Yours sincerely,
ARTHUR JAMES BALFOUR.
I never blamed him. He was in the midst of a good deal of difficulty with his Education Bill. Certainly there can be no obligation on the Leader of the English House of Commons to do anything that he is not sure is for the interests of his own country, or his own party, for the sake of benefitting a foreign country, still less for the sake of affecting its politics. Indeed, I suppose Mr. Balfour would have utterly and very rightfully disclaimed any idea of writing such a letter, unless he thought what was proposed would benefit England. When I went back to London, an offer was made me later to arrange another interview with Mr. Balfour, and see if something else could not be devised. This I declined. I thought I had gone as far as I properly could, with a due sense of my own dignity. The exigency at home had pretty much passed by.
A day or two after I got to Paris, after I had seen M. Fougirot, I cabled my colleague, Mr. Lodge, at St. Louis, where the delegates to the convention to nominate a President were then gathering, stating my hope that our convention would insert in its platform a declaration of the purpose of the Republican Party to obtain, in concert with other nations, the restoration of silver as a legal tender in company with gold, and that I had reason to feel sure that such a plan could be accomplished. This cable reached St. Louis on the morning the convention assembled. I do not know how much influence it had, or whether it had any, in causing the insertion of that plank in the platform. Such a plank was inserted. In my opinion it saved the Presidential election, and, in my opinion, in saving the Presidential election, it saved the country from the incalculable evil of the free coinage of silver.
After I came home, at the next winter's session, I told the story of what I had done, to a caucus of the Republican Senators. A Committee was thereupon appointed by John Sherman, President of the Caucus, to devise proper means for keeping the pledge of the National platform and establishing international bimetallism in concurrence with other nations. The Committee consisted of Messrs. Wolcott, Hoar, Chandler, Carter and Gear. They reported the Act of March 3, 1897, authorizing a commission to visit Europe for that purpose, of which Senator Wolcott was chairman.

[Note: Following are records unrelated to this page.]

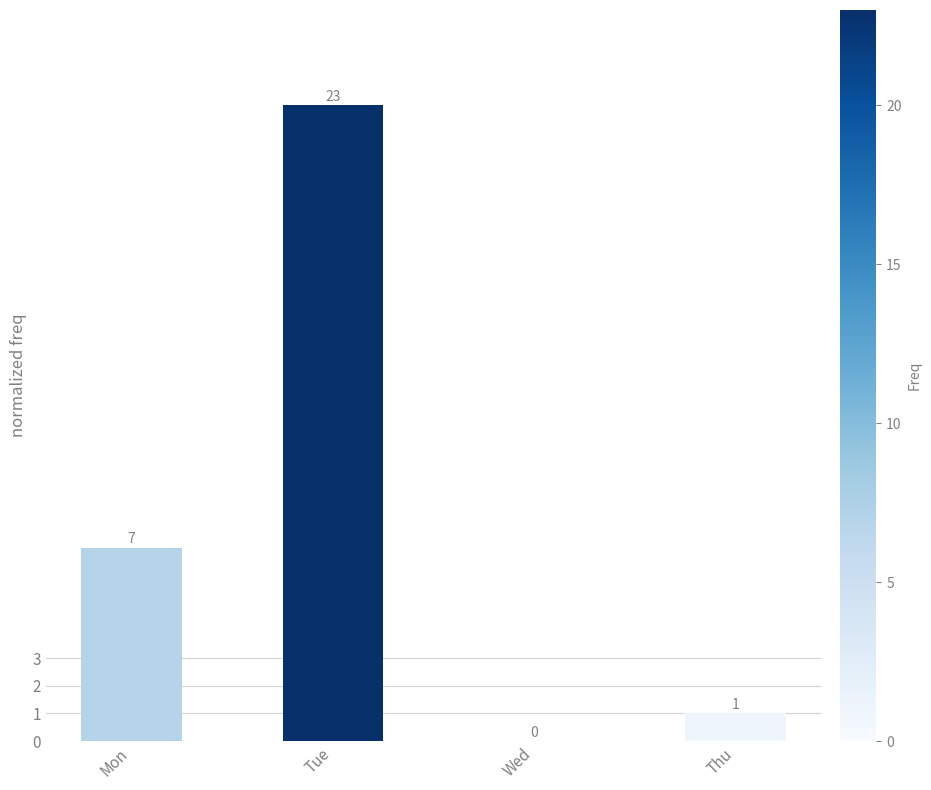

What is the sum of all values?

31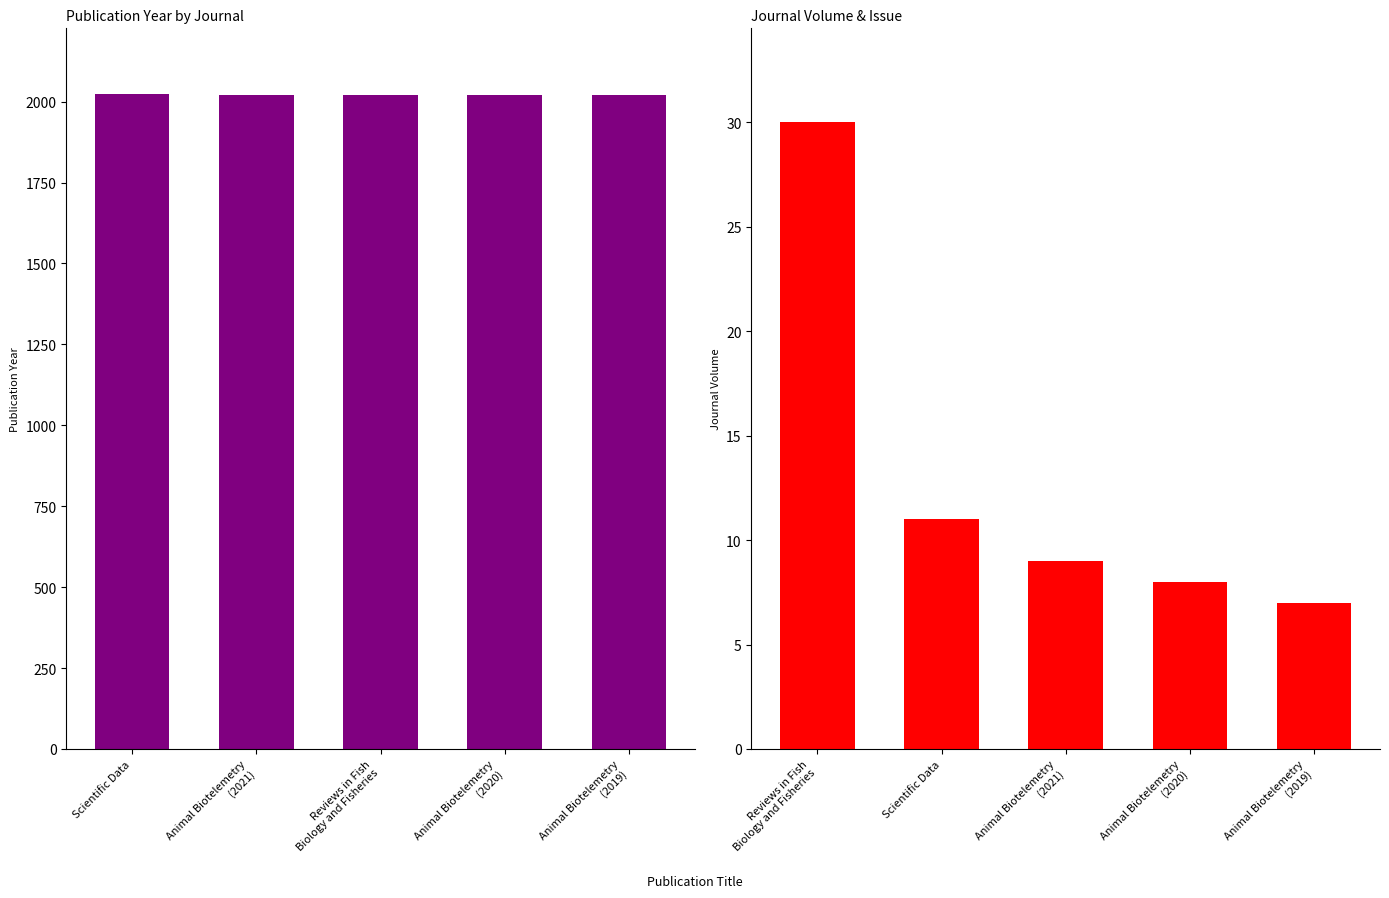

Rank the series by their average value, from lowest to highest.

Journal Volume, Publication Year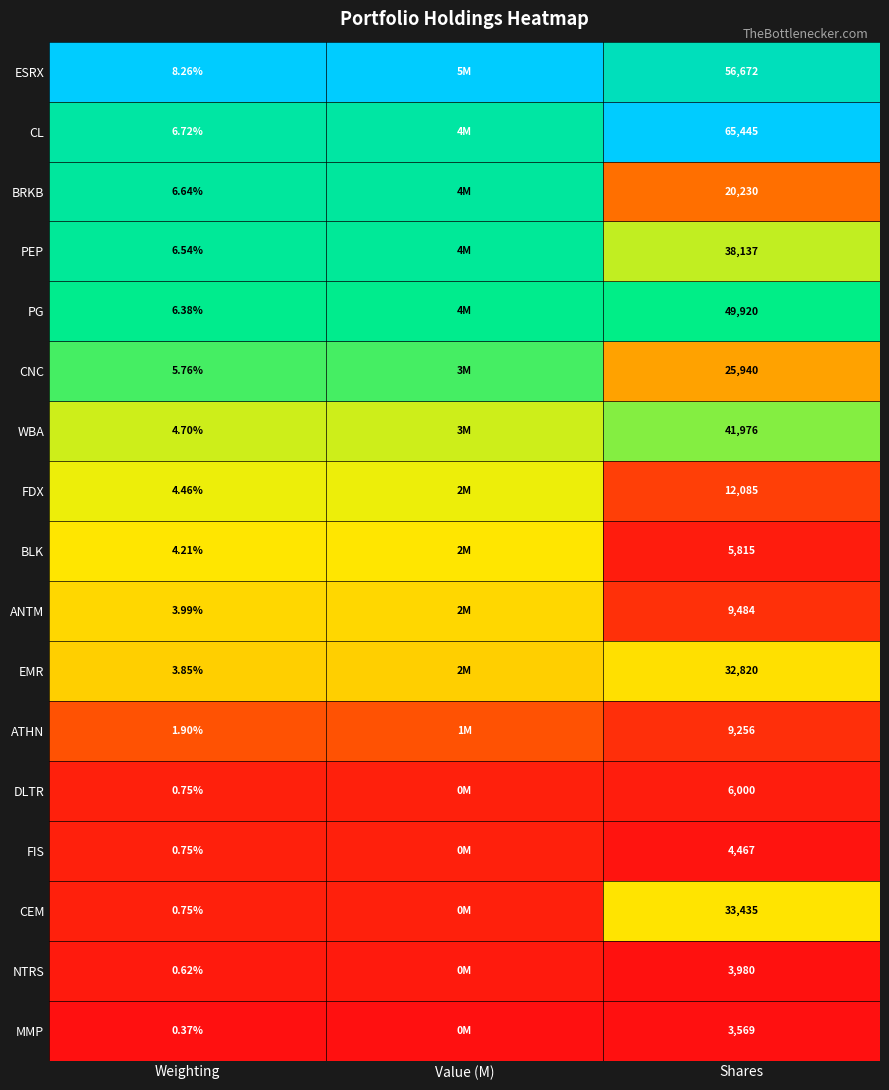

How many distinct data groups are displayed?

17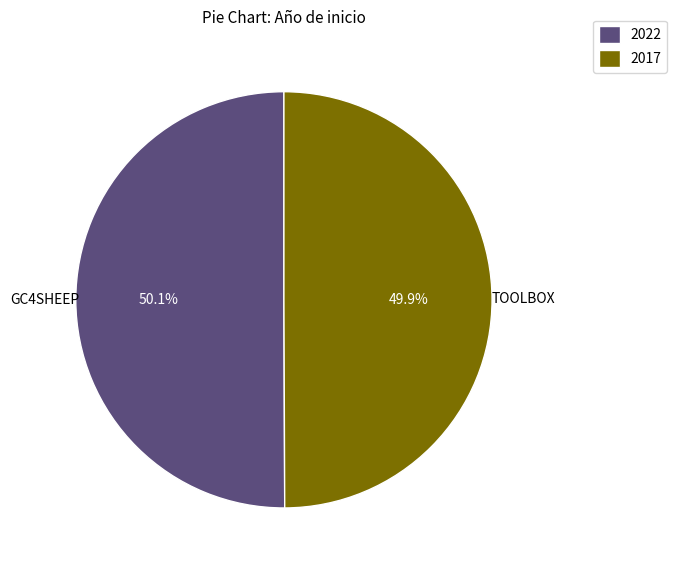

Is there any slice that represents more than half of the pie?

Yes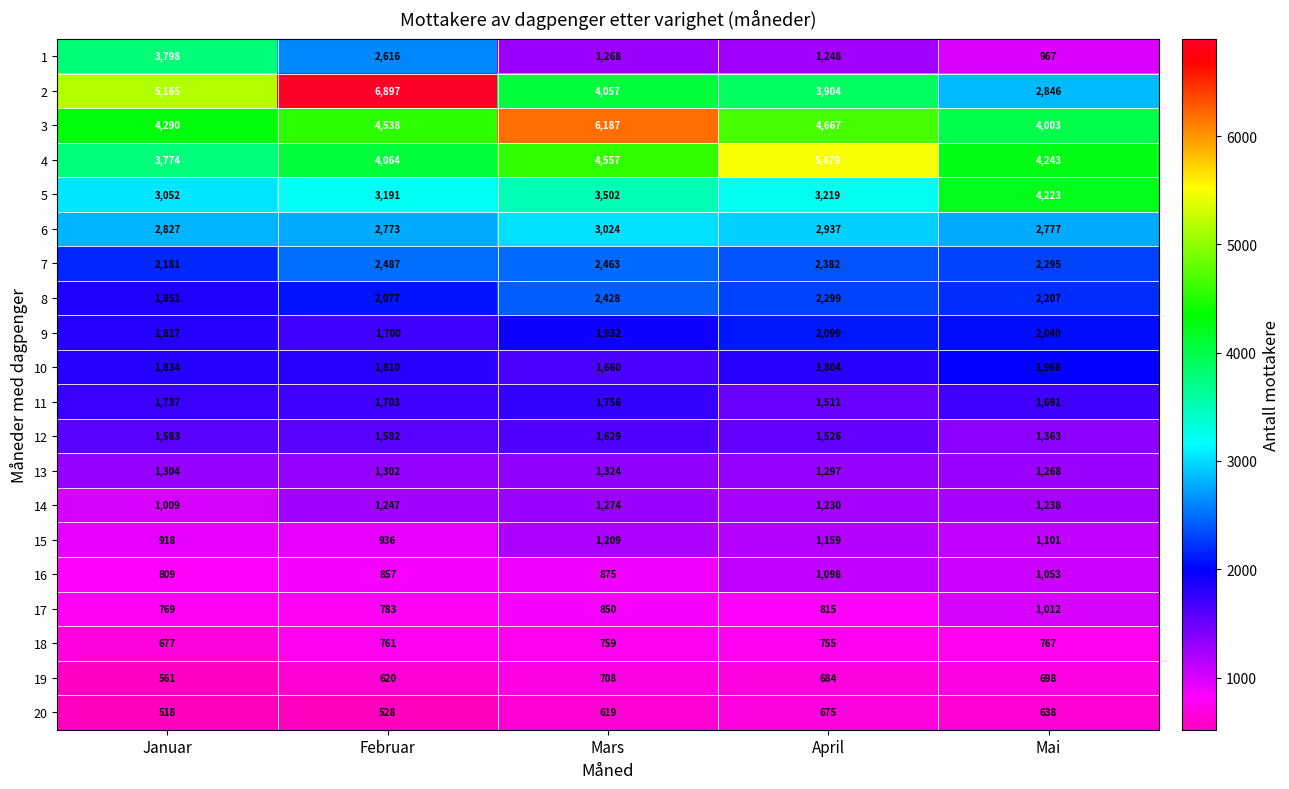

What is the spread (max minus min) of values at April?

4804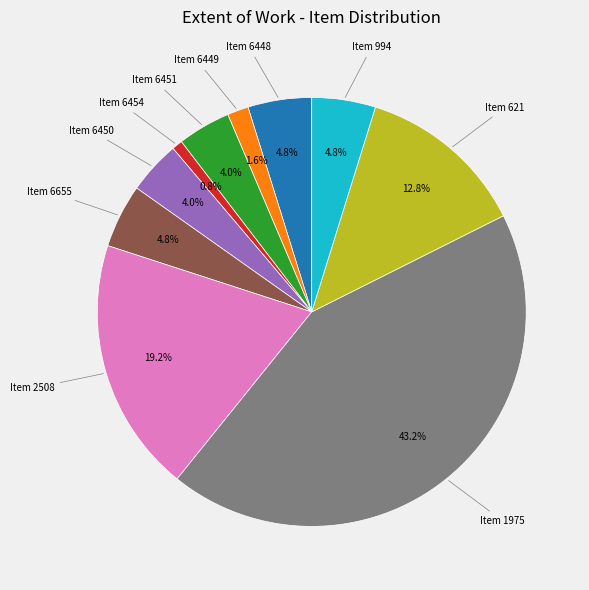

Is there any slice that represents more than half of the pie?

No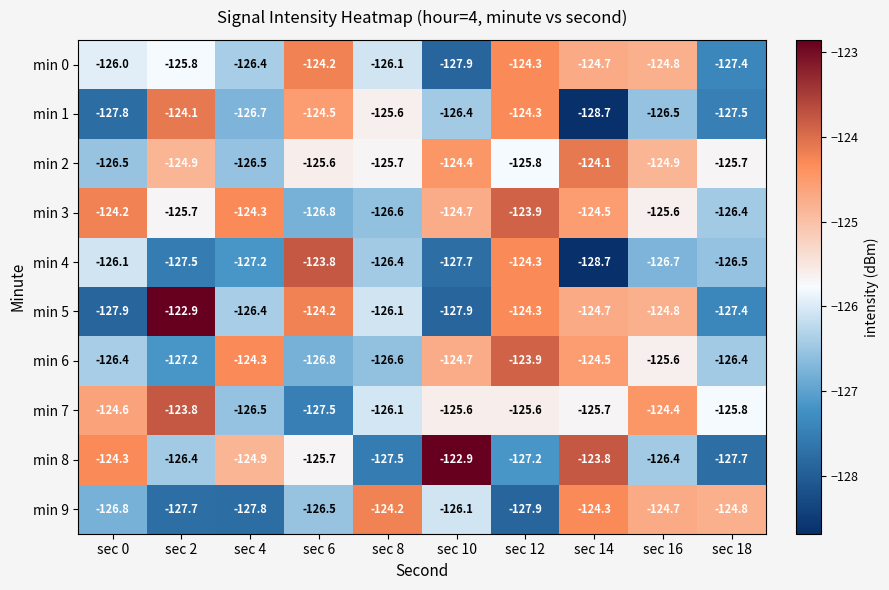

Between sec 12 and sec 18, which series saw the biggest shift?

min 1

A Commission was sent abroad by President McKinley, in pursuance of the pledge of the Republican National platform, to endeavor to effect an arrangement with the leading European nations for an international bimetallic standard. Senator Wolcott of Colorado, who was the head of this Commission, told me he was emboldened to undertake it by the account I had given. The Commission met with little success. I conjecture that the English Administration, although a majority of the Government, and probably a majority of the Conservative Party, were Bimetallists and favored an international arrangement on principle, did not like to disturb existing conditions at the risk of offending the banking interests at London, especially those which had charge of the enormous foreign investments, the value of which would be constantly increasing so long as their debts were payable, principal and interest, in gold, the value of which, also, was steadily appreciating.
It has been the fashion of some quite zealous—I will not say presumptuous, still less ignorant or shallow writers on this subject—to charge bimetallists with catering to a mischievous, popular delusion, for political purposes, or with shallowness in thinking or investigating. I have had my share of such criticism. All I have to say in reply to it is that I have done my best to get at the truth, without, so far as I am concerned, any desire except to get at and utter the truth. In addition to the authority of our own early statesmen, and to that of the eminent Englishmen to whom I have referred, I wish to cite that of my pupil and dear friend, General Francis A. Walker, who is declared by abundant European, as well as American authority, to be the foremost writer on money of modern times. He was a thorough believer in the doctrine I have stated.
He pointed out the danger, indeed the ruin, of undertaking to reestablish silver without the consent of foreign nations. But he declared that the happiness and, perhaps, the safety of the country rested on Bimetallism. He said:
"Indeed, every monometallist ought also to be a monoculist. Polyphemus, the old Cyclops, would be his ideal. Unfortunately our philosophers were not in the Garden of Eden at the time when the Creator made the mistake of endowing men with eyes in pairs. Perhaps it would not be too much to say that there are probably few men whose eyes do not differ from each other as to every element affecting vision by more than the degree from which gold and silver varied from the French standard of fifteen and a half to one for whole decades."
The German Imperial Parliament passed a resolution, in June, 1895, in favor of Bimetallism, and the Prussian Parliament passed a resolution favoring an international bimetallic convention, provided England joined it, May 22, 1895.
The great increase in the gold product of the world, and the constant diminution in the value of silver, have put an end to the danger of the movement for the free coinage of silver, and made the question purely academic or theoretic, at any rate for a good while to come. The same causes have diminished the desire for a bimetallic standard, and make the difficulty of establishing a parity between silver and gold, for the present, almost insuperable. So the question which excited so much public feeling throughout the world for nearly a quarter of a century, and endangered not only the ascendancy of the Republican Party, but the financial strength of the United States, has become almost wholly one of theory and ancient history.